Underground Storage Tank (UST) public record

We collect data on the sources and causes of underground storage tank (UST) releases in Washington.

The data displayed on this page is for federal fiscal year 2018 (October 1, 2017, to September 30, 2018).

General information as of January 2019:

  • Total number of active UST sites — 3,463 sites
  • Total number of active USTs — 8,927 tanks

Summary information for onsite inspections for federal fiscal year 2018: 1,164

  • Total number of UST site compliance inspections conducted: 1,164 inspections (1,164 by Ecology inspectors and 0 by Environmental Protection Agency [EPA] inspectors).
  • Percent of sites in compliance with the UST regulation on the day of inspection: 75 percent of sites in full compliance (a combined measure of release detection and release prevention requirements).

Note: Tank facility and onsite inspection information is based on USTs that are regulated under federal Subtitle I that satisfy the definition of UST in 40 CFR 280.12, except for those identified in 40 CFR 280.10(b) and (c) as excluded or deferred USTs. Emergency power generator USTs are included. Onsite compliance inspections measure significant operational compliance as defined by the EPA.

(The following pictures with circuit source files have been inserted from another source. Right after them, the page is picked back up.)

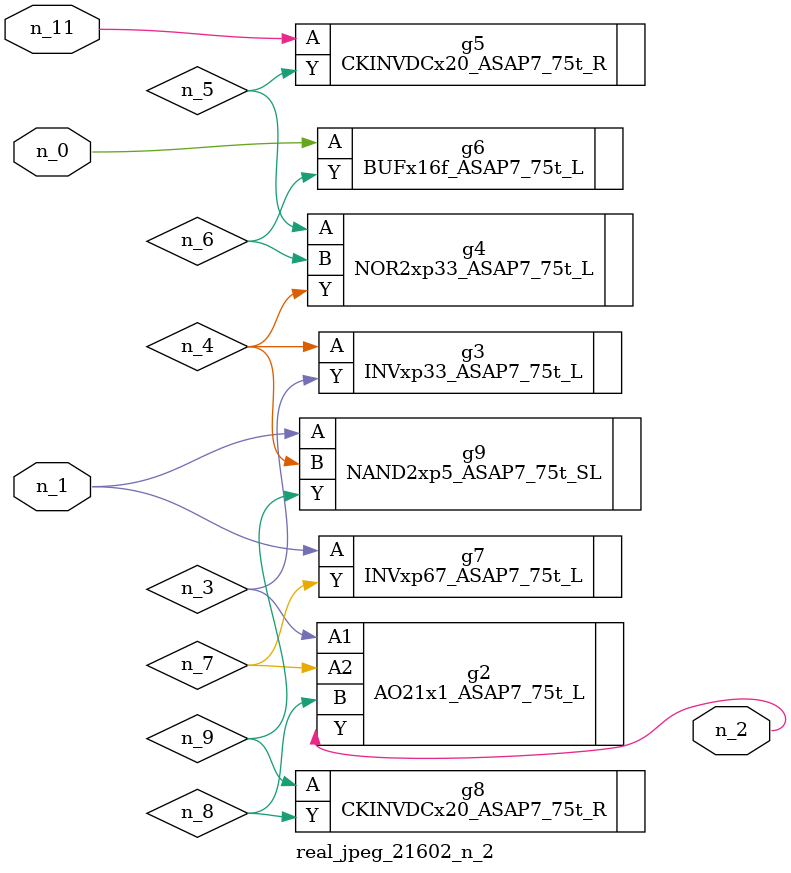
<source format=v>
module real_jpeg_21602_n_2 (n_1, n_11, n_0, n_2);

input n_1;
input n_11;
input n_0;

output n_2;

wire n_5;
wire n_4;
wire n_8;
wire n_6;
wire n_7;
wire n_3;
wire n_9;

BUFx16f_ASAP7_75t_L g6 ( 
.A(n_0),
.Y(n_6)
);

INVxp67_ASAP7_75t_L g7 ( 
.A(n_1),
.Y(n_7)
);

NAND2xp5_ASAP7_75t_SL g9 ( 
.A(n_1),
.B(n_4),
.Y(n_9)
);

AO21x1_ASAP7_75t_L g2 ( 
.A1(n_3),
.A2(n_7),
.B(n_8),
.Y(n_2)
);

INVxp33_ASAP7_75t_L g3 ( 
.A(n_4),
.Y(n_3)
);

NOR2xp33_ASAP7_75t_L g4 ( 
.A(n_5),
.B(n_6),
.Y(n_4)
);

CKINVDCx20_ASAP7_75t_R g8 ( 
.A(n_9),
.Y(n_8)
);

CKINVDCx20_ASAP7_75t_R g5 ( 
.A(n_11),
.Y(n_5)
);


endmodule
</source>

Summary information on UST contamination found (releases) for federal fiscal year 2018:

  • Number of confirmed releases: 23 sites with confirmed contamination.

Note: A majority of the 23 releases reported were found when old tanks were being removed and the soil sampled showed contamination. These are termed “legacy releases.” Legacy or historical releases are ones that may have occurred years ago and contamination was only found during this fiscal year. The release may have been discovered as the result of a site assessment, property redevelopment, or transaction involving tank removals.

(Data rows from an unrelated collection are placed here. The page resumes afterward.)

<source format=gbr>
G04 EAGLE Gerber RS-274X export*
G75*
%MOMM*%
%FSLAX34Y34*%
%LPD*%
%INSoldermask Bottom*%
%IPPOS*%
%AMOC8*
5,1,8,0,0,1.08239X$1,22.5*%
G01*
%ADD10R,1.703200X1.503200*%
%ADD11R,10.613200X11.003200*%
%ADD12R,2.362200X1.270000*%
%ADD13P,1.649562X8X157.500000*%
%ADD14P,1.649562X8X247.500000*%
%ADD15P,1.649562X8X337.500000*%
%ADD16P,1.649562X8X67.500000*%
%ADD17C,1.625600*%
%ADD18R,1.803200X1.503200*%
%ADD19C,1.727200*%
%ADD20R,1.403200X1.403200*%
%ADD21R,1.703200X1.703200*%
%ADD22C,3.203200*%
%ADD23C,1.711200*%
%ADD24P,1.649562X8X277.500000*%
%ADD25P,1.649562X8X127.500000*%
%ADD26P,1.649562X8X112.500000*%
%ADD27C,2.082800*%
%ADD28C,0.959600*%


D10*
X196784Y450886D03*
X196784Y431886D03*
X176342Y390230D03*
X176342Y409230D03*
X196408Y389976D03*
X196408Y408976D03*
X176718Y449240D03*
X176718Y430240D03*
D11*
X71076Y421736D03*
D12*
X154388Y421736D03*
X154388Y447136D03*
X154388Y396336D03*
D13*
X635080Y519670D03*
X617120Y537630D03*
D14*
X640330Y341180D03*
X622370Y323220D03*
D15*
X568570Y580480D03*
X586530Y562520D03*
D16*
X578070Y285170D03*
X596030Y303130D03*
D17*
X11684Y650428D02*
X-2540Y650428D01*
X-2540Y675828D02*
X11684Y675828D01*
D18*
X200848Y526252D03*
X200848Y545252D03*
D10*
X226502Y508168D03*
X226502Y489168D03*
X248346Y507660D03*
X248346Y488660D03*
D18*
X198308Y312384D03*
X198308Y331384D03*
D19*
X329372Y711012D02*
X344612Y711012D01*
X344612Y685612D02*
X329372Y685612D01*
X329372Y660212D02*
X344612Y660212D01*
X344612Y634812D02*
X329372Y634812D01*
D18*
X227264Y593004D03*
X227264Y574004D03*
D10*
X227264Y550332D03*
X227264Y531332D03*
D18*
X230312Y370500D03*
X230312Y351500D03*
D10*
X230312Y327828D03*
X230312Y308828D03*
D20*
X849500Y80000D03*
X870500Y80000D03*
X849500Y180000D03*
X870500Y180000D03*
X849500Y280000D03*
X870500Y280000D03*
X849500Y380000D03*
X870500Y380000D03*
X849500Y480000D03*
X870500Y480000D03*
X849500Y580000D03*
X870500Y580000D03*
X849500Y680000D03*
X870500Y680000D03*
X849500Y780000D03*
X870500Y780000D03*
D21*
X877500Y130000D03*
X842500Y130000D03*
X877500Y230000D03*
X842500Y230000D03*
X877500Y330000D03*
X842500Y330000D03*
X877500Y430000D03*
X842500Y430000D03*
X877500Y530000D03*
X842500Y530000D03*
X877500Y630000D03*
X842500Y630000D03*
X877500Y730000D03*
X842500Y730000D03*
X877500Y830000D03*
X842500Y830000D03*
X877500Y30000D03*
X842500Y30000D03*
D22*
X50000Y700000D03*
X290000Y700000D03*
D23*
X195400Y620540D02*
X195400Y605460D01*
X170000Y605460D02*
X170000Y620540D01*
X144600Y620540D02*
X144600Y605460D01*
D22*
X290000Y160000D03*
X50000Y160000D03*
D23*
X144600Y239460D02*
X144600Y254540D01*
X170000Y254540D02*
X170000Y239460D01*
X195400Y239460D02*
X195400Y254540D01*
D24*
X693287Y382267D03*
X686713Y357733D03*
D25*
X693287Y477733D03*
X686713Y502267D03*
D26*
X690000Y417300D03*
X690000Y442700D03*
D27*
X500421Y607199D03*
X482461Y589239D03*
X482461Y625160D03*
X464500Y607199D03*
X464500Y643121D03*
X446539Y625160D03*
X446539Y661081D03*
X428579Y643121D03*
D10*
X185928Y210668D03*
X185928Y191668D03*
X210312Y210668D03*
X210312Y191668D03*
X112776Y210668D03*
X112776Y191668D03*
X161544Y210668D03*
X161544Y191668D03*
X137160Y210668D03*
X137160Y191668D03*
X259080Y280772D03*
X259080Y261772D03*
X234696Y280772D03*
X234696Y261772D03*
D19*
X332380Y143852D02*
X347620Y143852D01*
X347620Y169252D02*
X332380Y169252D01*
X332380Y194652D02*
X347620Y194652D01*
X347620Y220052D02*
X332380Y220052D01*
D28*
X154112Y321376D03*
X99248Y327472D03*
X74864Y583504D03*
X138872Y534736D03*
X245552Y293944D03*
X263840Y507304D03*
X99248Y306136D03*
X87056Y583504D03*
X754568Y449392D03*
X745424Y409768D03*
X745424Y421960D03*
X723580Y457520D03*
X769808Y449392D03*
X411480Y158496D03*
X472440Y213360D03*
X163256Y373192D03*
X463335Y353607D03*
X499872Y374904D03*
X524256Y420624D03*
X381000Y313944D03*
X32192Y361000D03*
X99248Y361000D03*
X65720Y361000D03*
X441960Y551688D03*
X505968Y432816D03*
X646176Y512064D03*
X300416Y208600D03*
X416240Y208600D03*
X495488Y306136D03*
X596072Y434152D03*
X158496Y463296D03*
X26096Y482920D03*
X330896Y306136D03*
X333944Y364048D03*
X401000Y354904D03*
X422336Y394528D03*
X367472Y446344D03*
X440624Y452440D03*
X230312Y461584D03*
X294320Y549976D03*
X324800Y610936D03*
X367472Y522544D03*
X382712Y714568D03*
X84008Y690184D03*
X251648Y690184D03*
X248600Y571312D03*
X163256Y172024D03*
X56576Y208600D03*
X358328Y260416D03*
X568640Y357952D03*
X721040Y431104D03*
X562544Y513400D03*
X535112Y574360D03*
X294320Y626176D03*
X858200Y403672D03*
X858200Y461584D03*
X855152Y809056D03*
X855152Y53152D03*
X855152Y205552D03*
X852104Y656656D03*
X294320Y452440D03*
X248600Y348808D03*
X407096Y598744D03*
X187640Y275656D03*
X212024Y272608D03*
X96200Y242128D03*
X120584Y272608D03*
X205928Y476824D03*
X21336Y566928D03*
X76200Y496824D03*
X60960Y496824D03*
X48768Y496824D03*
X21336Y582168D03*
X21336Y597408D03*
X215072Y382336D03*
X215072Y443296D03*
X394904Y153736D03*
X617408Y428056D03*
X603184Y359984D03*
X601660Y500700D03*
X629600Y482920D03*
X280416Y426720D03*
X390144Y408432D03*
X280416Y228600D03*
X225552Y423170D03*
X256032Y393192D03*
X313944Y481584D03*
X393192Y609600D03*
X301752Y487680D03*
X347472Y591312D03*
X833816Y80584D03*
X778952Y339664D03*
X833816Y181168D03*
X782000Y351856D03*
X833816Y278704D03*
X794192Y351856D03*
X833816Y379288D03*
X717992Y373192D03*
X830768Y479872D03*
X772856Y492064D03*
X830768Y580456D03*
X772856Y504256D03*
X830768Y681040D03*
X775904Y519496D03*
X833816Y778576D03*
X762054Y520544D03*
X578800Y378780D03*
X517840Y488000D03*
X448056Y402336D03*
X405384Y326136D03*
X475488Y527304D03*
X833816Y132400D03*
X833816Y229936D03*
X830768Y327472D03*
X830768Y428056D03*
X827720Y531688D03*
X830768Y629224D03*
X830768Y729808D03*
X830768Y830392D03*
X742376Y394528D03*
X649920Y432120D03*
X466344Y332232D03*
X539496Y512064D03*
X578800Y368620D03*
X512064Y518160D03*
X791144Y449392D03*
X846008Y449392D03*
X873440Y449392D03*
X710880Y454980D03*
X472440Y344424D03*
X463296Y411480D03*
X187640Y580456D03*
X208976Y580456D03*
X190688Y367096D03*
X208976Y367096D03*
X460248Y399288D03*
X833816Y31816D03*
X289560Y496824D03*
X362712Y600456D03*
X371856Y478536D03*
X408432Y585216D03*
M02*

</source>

This is in contrast to releases discovered due to leak detection, tank gauging systems, UST operator discoveries, unusual operating conditions, etc., as part of ongoing operation of the USTs. During tank removals and closures, it is difficult to determine the source or cause of the release from the sampling. The cause of a legacy release is more difficult to determine than a release that occurs and is detected in real time. Therefore, one will find a large percentage of the sources and causes of the releases identified in the chart below as “unknown.”

Confirmed releases found during fiscal year 2018

 
Release Source #
Dispenser 2
Piping 3
Tank 10
Unknown 12
 
Cause of Release #
Physical or mechanical damage 6
Unknown 17

Information posted January 3, 2019

We are required to report sources and causes of underground storage tank releases, according to the federal Energy Policy Act of 2005.